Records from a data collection
____________________

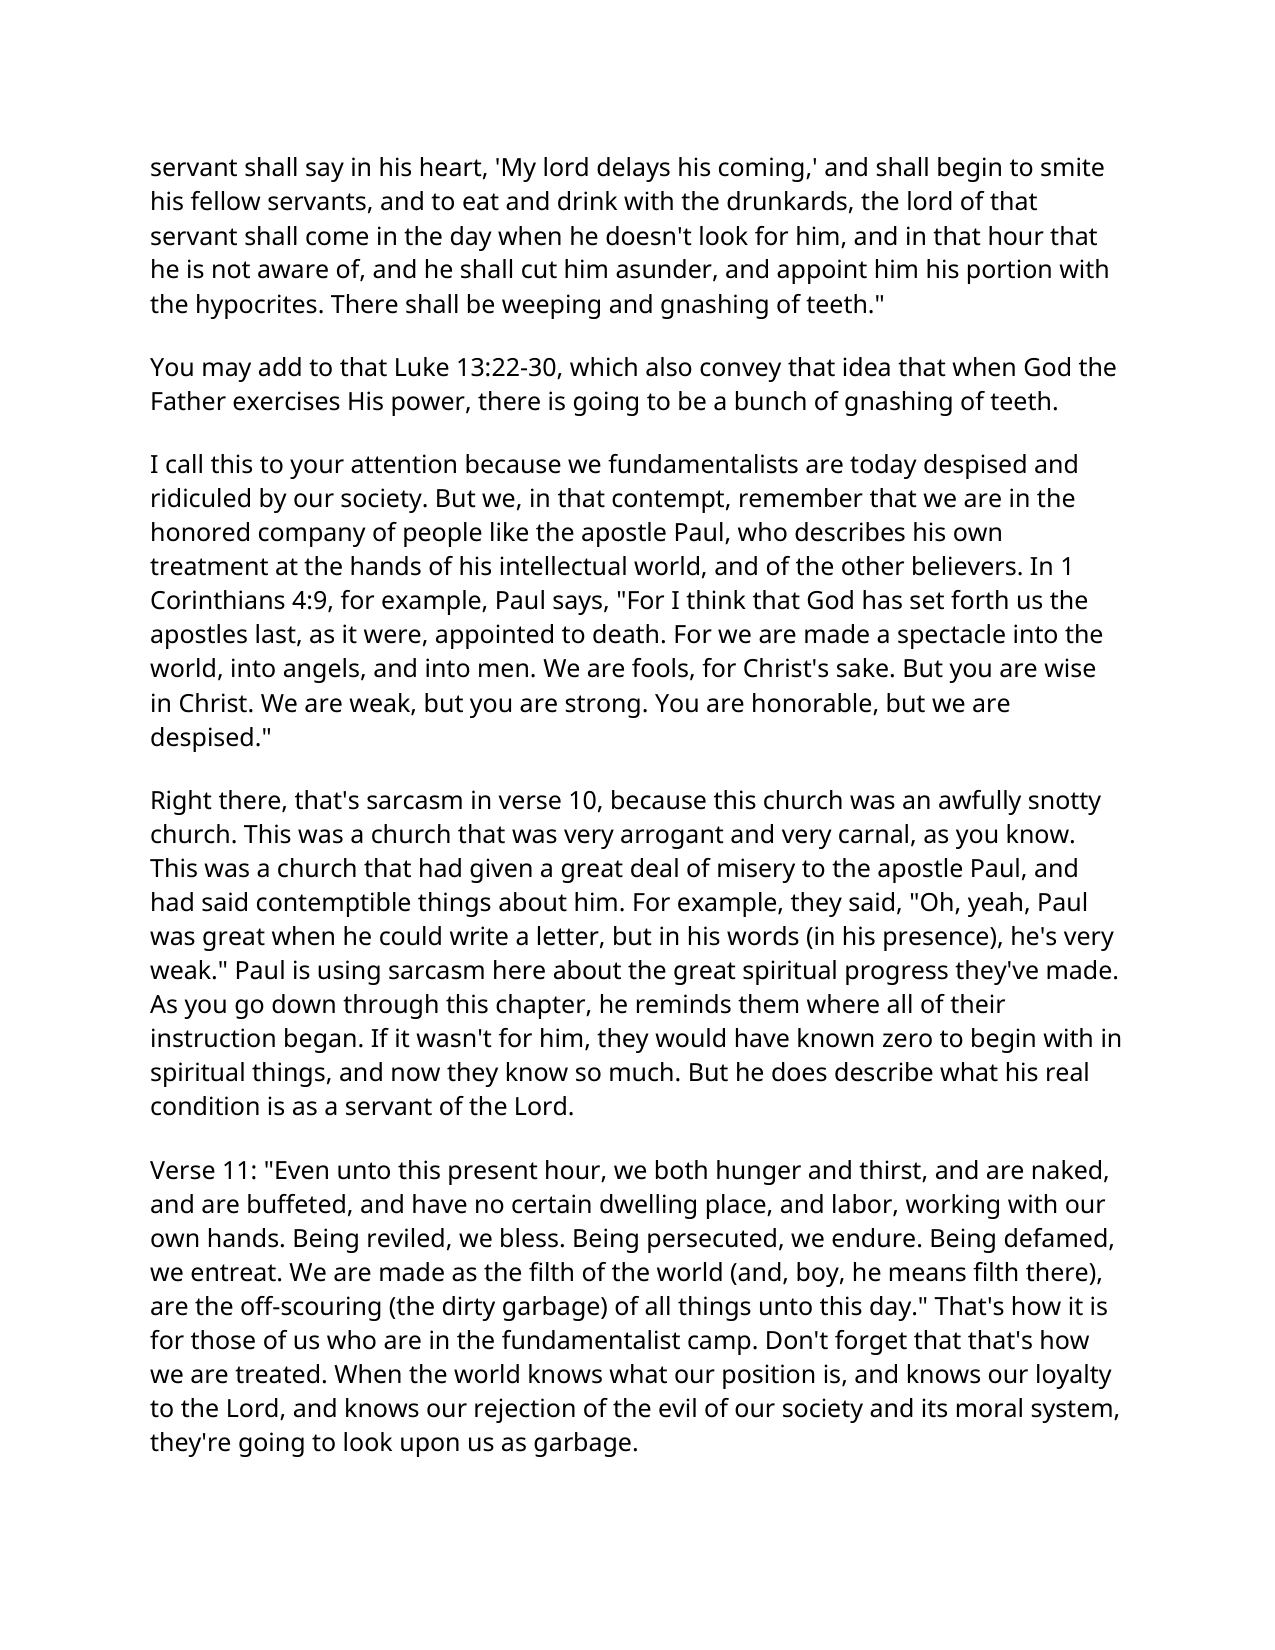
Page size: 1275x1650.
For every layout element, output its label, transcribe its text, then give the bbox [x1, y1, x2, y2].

text You may add to that Luke 13:22-30, which also convey that idea that when God the Father exercises His power, there is going to be a bunch of gnashing of teeth. [150, 349, 1125, 418]
text Right there, that's sarcasm in verse 10, because this church was an awfully snotty church. This was a church that was very arrogant and very carnal, as you know. This was a church that had given a great deal of misery to the apostle Paul, and had said contemptible things about him. For example, they said, "Oh, yeah, Paul was great when he could write a letter, but in his words (in his presence), he's very weak." Paul is using sarcasm here about the great spiritual progress they've made. As you go down through this chapter, he reminds them where all of their instruction began. If it wasn't for him, they would have known zero to begin with in spiritual things, and now they know so much. But he does describe what his real condition is as a servant of the Lord. [150, 782, 1125, 1123]
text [150, 150, 1125, 320]
text I call this to your attention because we fundamentalists are today despised and ridiculed by our society. But we, in that contempt, remember that we are in the honored company of people like the apostle Paul, who describes his own treatment at the hands of his intellectual world, and of the other believers. In 1 Corinthians 4:9, for example, Paul says, "For I think that God has set forth us the apostles last, as it were, appointed to death. For we are made a spectacle into the world, into angels, and into men. We are fools, for Christ's sake. But you are wise in Christ. We are weak, but you are strong. You are honorable, but we are despised." [150, 447, 1125, 753]
text Verse 11: "Even unto this present hour, we both hunger and thirst, and are naked, and are buffeted, and have no certain dwelling place, and labor, working with our own hands. Being reviled, we bless. Being persecuted, we endure. Being defamed, we entreat. We are made as the filth of the world (and, boy, he means filth there), are the off-scouring (the dirty garbage) of all things unto this day." That's how it is for those of us who are in the fundamentalist camp. Don't forget that that's how we are treated. When the world knows what our position is, and knows our loyalty to the Lord, and knows our rejection of the evil of our society and its moral system, they're going to look upon us as garbage. [150, 1152, 1125, 1459]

____________________

Exercise description
Give the records again without a single change, and exclude the pictures.

Answer section
Page size: 1275x1650.
For every layout element, output its label, transcribe its text, then give the bbox [x1, y1, x2, y2].

text You may add to that Luke 13:22-30, which also convey that idea that when God the Father exercises His power, there is going to be a bunch of gnashing of teeth. [150, 349, 1125, 418]
text Right there, that's sarcasm in verse 10, because this church was an awfully snotty church. This was a church that was very arrogant and very carnal, as you know. This was a church that had given a great deal of misery to the apostle Paul, and had said contemptible things about him. For example, they said, "Oh, yeah, Paul was great when he could write a letter, but in his words (in his presence), he's very weak." Paul is using sarcasm here about the great spiritual progress they've made. As you go down through this chapter, he reminds them where all of their instruction began. If it wasn't for him, they would have known zero to begin with in spiritual things, and now they know so much. But he does describe what his real condition is as a servant of the Lord. [150, 782, 1125, 1123]
text [150, 150, 1125, 320]
text I call this to your attention because we fundamentalists are today despised and ridiculed by our society. But we, in that contempt, remember that we are in the honored company of people like the apostle Paul, who describes his own treatment at the hands of his intellectual world, and of the other believers. In 1 Corinthians 4:9, for example, Paul says, "For I think that God has set forth us the apostles last, as it were, appointed to death. For we are made a spectacle into the world, into angels, and into men. We are fools, for Christ's sake. But you are wise in Christ. We are weak, but you are strong. You are honorable, but we are despised." [150, 447, 1125, 753]
text Verse 11: "Even unto this present hour, we both hunger and thirst, and are naked, and are buffeted, and have no certain dwelling place, and labor, working with our own hands. Being reviled, we bless. Being persecuted, we endure. Being defamed, we entreat. We are made as the filth of the world (and, boy, he means filth there), are the off-scouring (the dirty garbage) of all things unto this day." That's how it is for those of us who are in the fundamentalist camp. Don't forget that that's how we are treated. When the world knows what our position is, and knows our loyalty to the Lord, and knows our rejection of the evil of our society and its moral system, they're going to look upon us as garbage. [150, 1152, 1125, 1459]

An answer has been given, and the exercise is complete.